Sounds like this is going to get really ugly. The former Red Sox clubhouse attendant who charged his superior with sexual molestation has now alleged that he also was ordered to buy drugs for Dennis Eckersley, as well as Oil Can Boyd and Sammy Stewart. The following is from ESPN.com:
[quote]
Former major league pitcher Dennis Eckersley has been identified by a chief investigator in a sexual abuse case against a former Red Sox clubhouse manager as one of several Boston players who allegedly asked clubhouse attendants to obtain drugs for them.
In a story published in Sunday's Boston Globe, special agent Al Danna of the Florida Department of Law Enforcement said a clubhouse attendant who accused Donald J. Fitzpatrick of sexually molesting him also stated that Eckersley asked him to buy marijuana for him.

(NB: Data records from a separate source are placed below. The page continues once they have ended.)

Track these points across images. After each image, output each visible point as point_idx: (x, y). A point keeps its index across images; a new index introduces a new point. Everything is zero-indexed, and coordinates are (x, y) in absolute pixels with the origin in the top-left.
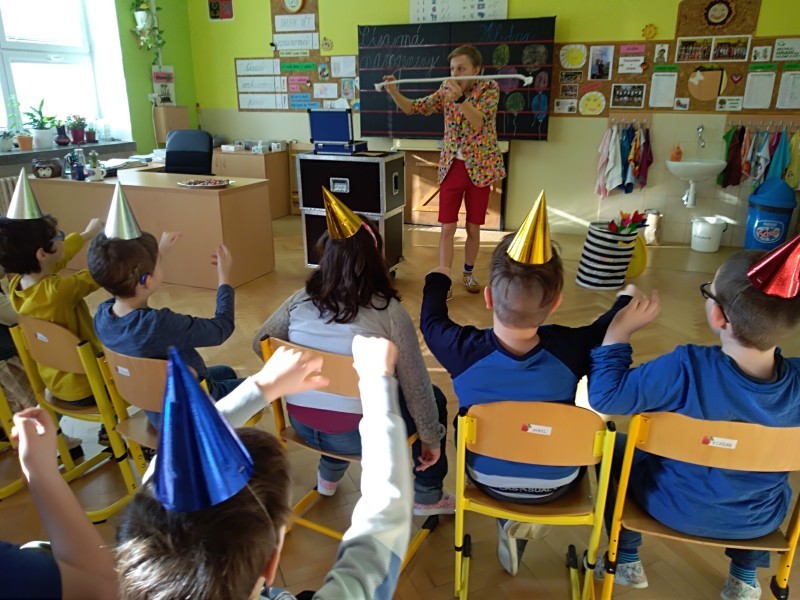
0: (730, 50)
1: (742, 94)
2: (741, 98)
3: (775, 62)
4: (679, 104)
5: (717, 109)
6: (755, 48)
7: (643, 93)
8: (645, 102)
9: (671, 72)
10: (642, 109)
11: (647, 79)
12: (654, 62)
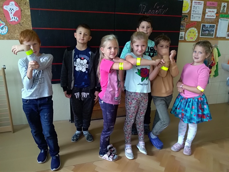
7: (214, 29)
8: (215, 34)
9: (227, 18)
10: (214, 38)
11: (217, 22)
12: (221, 12)
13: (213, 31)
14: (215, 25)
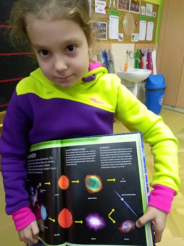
0: (135, 6)
1: (138, 33)
2: (138, 34)
3: (146, 16)
4: (120, 38)
5: (132, 41)
6: (142, 7)
7: (106, 29)
8: (107, 35)
9: (116, 15)
10: (107, 40)
11: (107, 19)
12: (110, 7)
13: (105, 31)
14: (106, 23)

Eckersley pitched for the Red Sox from 1978-84 and again in 1998, prior to his retirement from baseball.
The allegation appears in an investigative file that was released Friday by the Polk County state attorney's office in Bartow, Fla., after Fitzpatrick pleaded guilty to four counts of attempted sexual battery on children under 12. Fitzpatrick either hired the children as clubhouse attendants or was entrusted to care for them by a relative of former Red Sox pitcher Dennis "Oil Can" Boyd.
"When he was 13 years of age, working with the Red Sox, his primary job was to buy drugs for the players while they were in spring training," one of the victims said, according to an investigative report of his sworn statement to Danna. "He would buy pot for pitcher Dennis Eckersley. He advised that Eckersley would give him $250 and tell him to buy an ounce, then keep what's left over."

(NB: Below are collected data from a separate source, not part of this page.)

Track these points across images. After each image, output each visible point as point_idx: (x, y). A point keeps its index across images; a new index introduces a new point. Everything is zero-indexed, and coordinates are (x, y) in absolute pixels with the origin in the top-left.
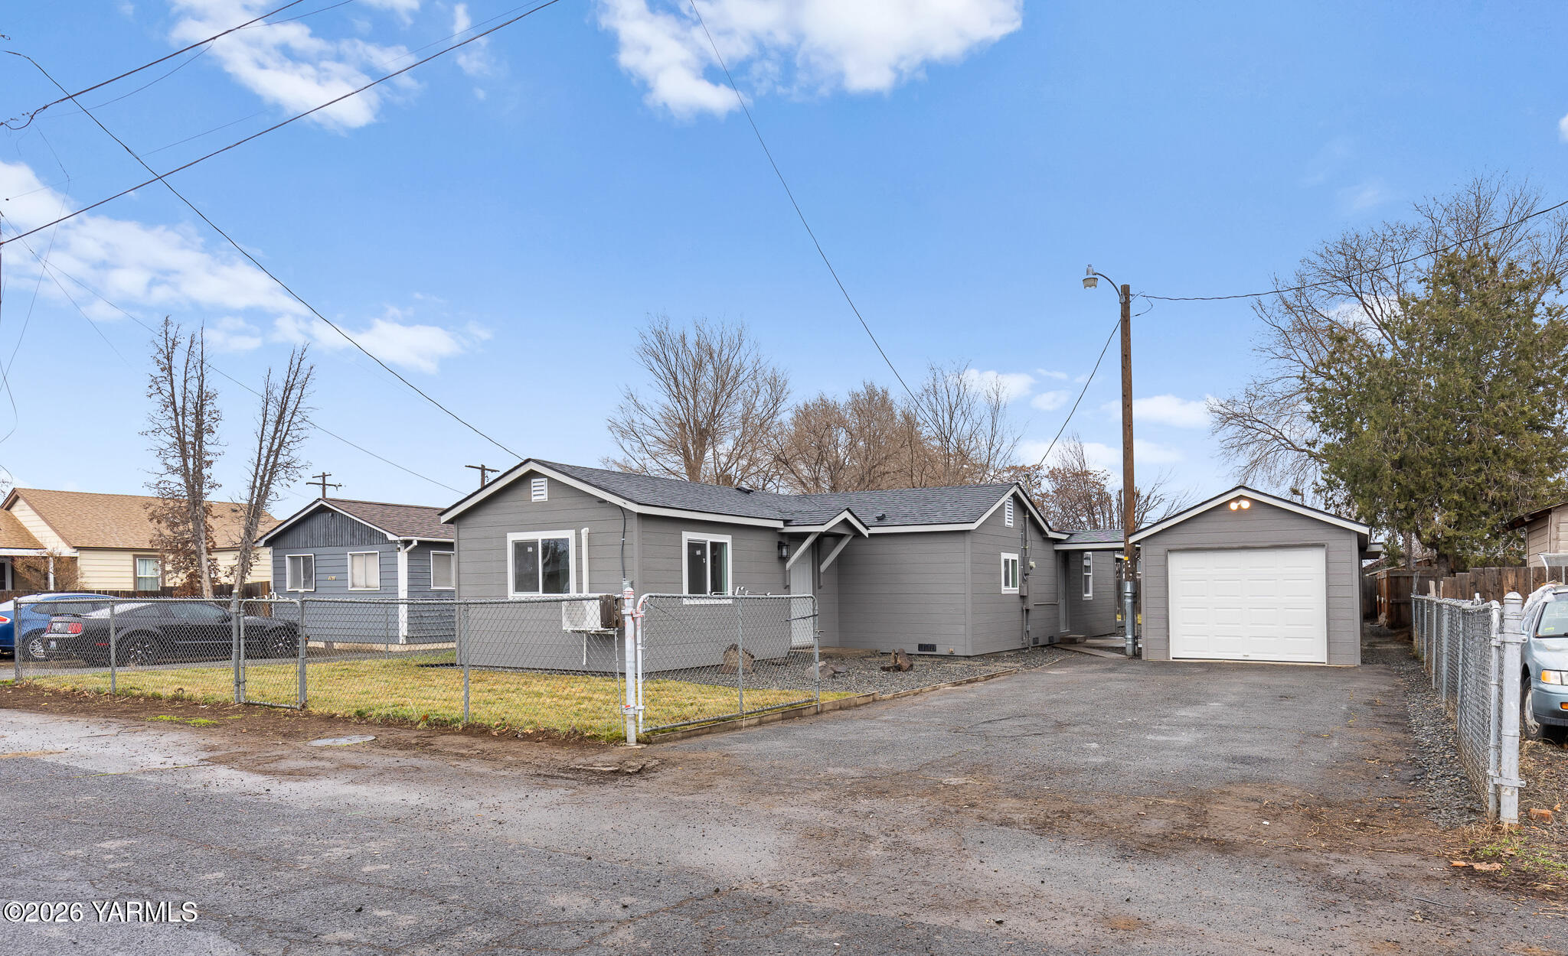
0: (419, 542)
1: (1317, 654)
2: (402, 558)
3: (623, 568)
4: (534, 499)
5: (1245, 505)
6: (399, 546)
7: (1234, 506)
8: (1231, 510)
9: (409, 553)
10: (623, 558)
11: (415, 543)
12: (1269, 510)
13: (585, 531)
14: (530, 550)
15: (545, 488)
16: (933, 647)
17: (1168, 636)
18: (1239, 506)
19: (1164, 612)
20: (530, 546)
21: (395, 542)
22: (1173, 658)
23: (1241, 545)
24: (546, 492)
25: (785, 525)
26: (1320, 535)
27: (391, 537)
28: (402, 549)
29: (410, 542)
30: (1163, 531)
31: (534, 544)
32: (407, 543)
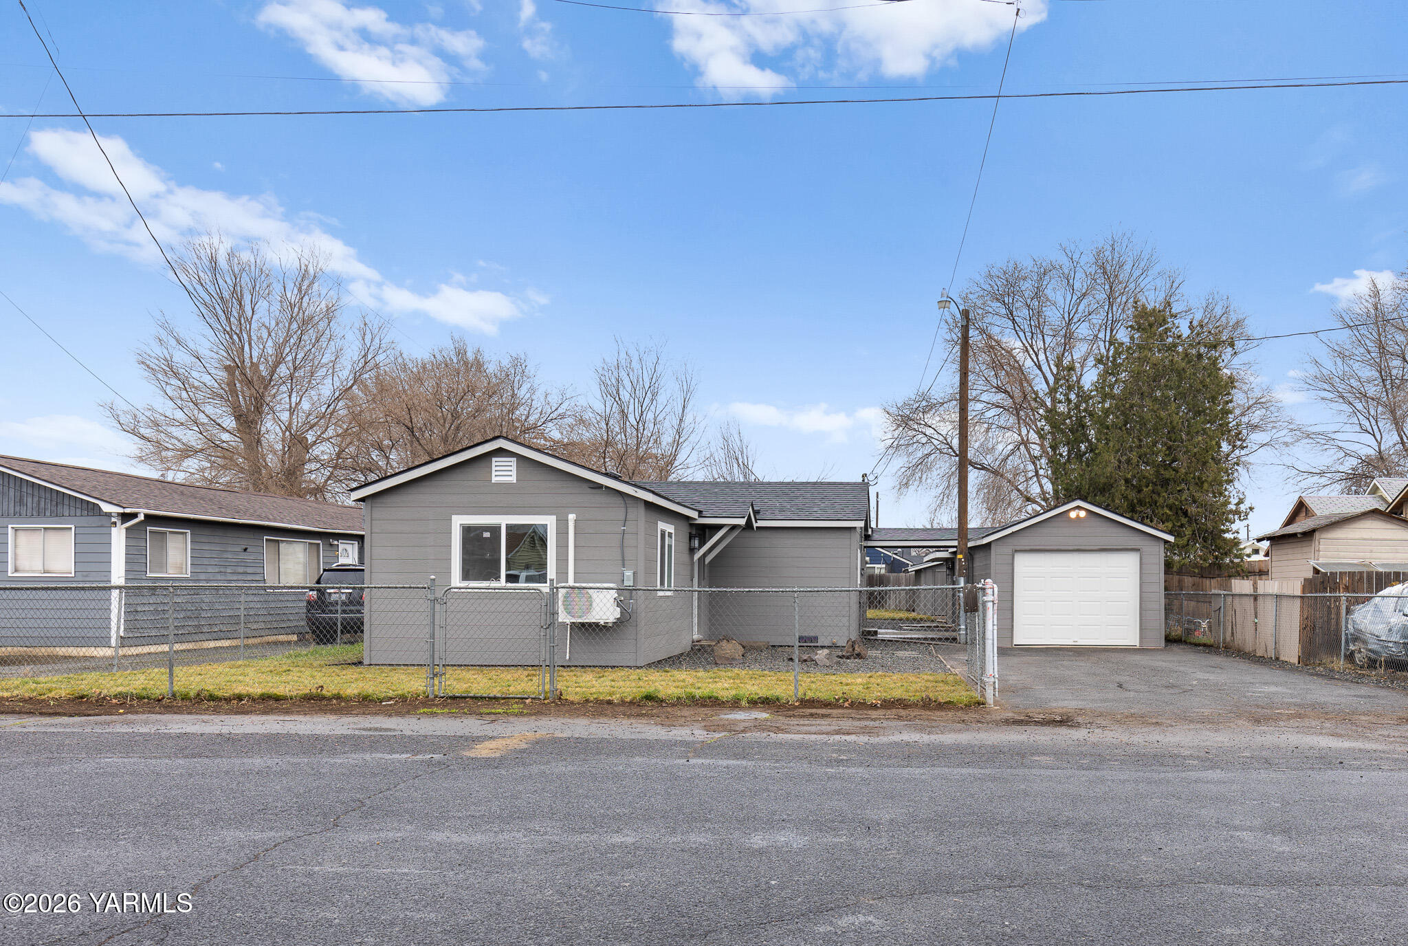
0: (146, 516)
1: (1130, 638)
2: (118, 536)
3: (623, 557)
4: (494, 479)
5: (1083, 514)
6: (113, 520)
7: (1073, 515)
8: (1070, 518)
9: (127, 529)
10: (622, 547)
11: (141, 517)
12: (1098, 519)
13: (572, 517)
14: (487, 535)
15: (514, 468)
16: (815, 639)
17: (1013, 626)
18: (1078, 515)
19: (1010, 604)
20: (486, 531)
21: (109, 515)
22: (1015, 645)
23: (1076, 548)
24: (514, 473)
25: (699, 517)
26: (1136, 541)
27: (106, 508)
28: (119, 523)
29: (135, 515)
30: (1013, 533)
31: (495, 530)
32: (126, 517)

In the Globe story, Eckersley said he did not remember any such incident.
"I don't recall anything from over 20 years ago," he told the newspaper. "That's what I'm sticking to."
Eckersley, considered a strong candidate for the Hall of Fame because of his success first as a starting pitcher and then as a relief pitcher, has acknowledged in the past that he had a drinking problem that hampered his career. But he has never publicly stated that he used drugs.

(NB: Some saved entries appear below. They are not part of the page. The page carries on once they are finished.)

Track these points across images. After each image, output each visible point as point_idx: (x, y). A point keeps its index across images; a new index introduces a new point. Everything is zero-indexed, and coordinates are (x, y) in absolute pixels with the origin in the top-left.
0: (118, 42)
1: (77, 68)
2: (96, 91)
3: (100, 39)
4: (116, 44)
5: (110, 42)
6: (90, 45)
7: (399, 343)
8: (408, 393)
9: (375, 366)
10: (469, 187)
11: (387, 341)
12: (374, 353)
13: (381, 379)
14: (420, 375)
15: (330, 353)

"And I don't plan on doing it right now, especially over allegations from over 20 years ago," Eckersley was quoted as saying in the Globe story. "What good comes of it? They can say whatever they want at this point. It doesn't really matter."
Danna said at least one of Fitzpatrick's victims told him he was asked by Boyd, who pitched for the Red Sox for eight seasons in the 1980s, and by pitcher Sammy Stewart, a member of the team in 1986, to buy cocaine for them at the club's spring training headquarters in Winter Haven, Fla., and in Boston. Danna said the former clubhouse attendant told him that when he was in Boston, he bought the cocaine in Chelsea and delivered it to the players.
Florida prosecutors did not pursue the drug revelations, largely because the statute of limitations had long expired on the alleged crimes, Wayne M. Durden, the assistant Florida state attorney in Polk County who handled the Fitzpatrick case, told the Globe.
Boyd and Stewart could not be reached by the Globe on Saturday.
The drug allegations surfaced during a two-month criminal investigation by Florida authorities that began late last year, sparked by a $3.15 million lawsuit against Fitzpatrick and the Red Sox. The suit alleges that Fitzpatrick molested at least seven young boys over a period of 14 years after enlisting them to help at the team's spring training complex in Winter Haven.
However, they could tarnish the Red Sox's reputation and complicate the team's defense in the pending civil suit if victims' lawyers make a case that team officials looked the other way when it came to the boys Fitzpatrick hired.
"With all of this stuff going on, the Red Sox are going to have a very tough time proving they didn't know what was happening in the clubhouse with these kids," said Daryl Parks, lawyer for Leeronnie Ogletree, a plaintiff in the civil suit.
Team officials declined to comment when reached Saturday by the Globe. But the Red Sox lawyer in the case, Daniel L. Goldberg, has previously denied team officials knew of Fitzpatrick's behavior with the boys he recruited.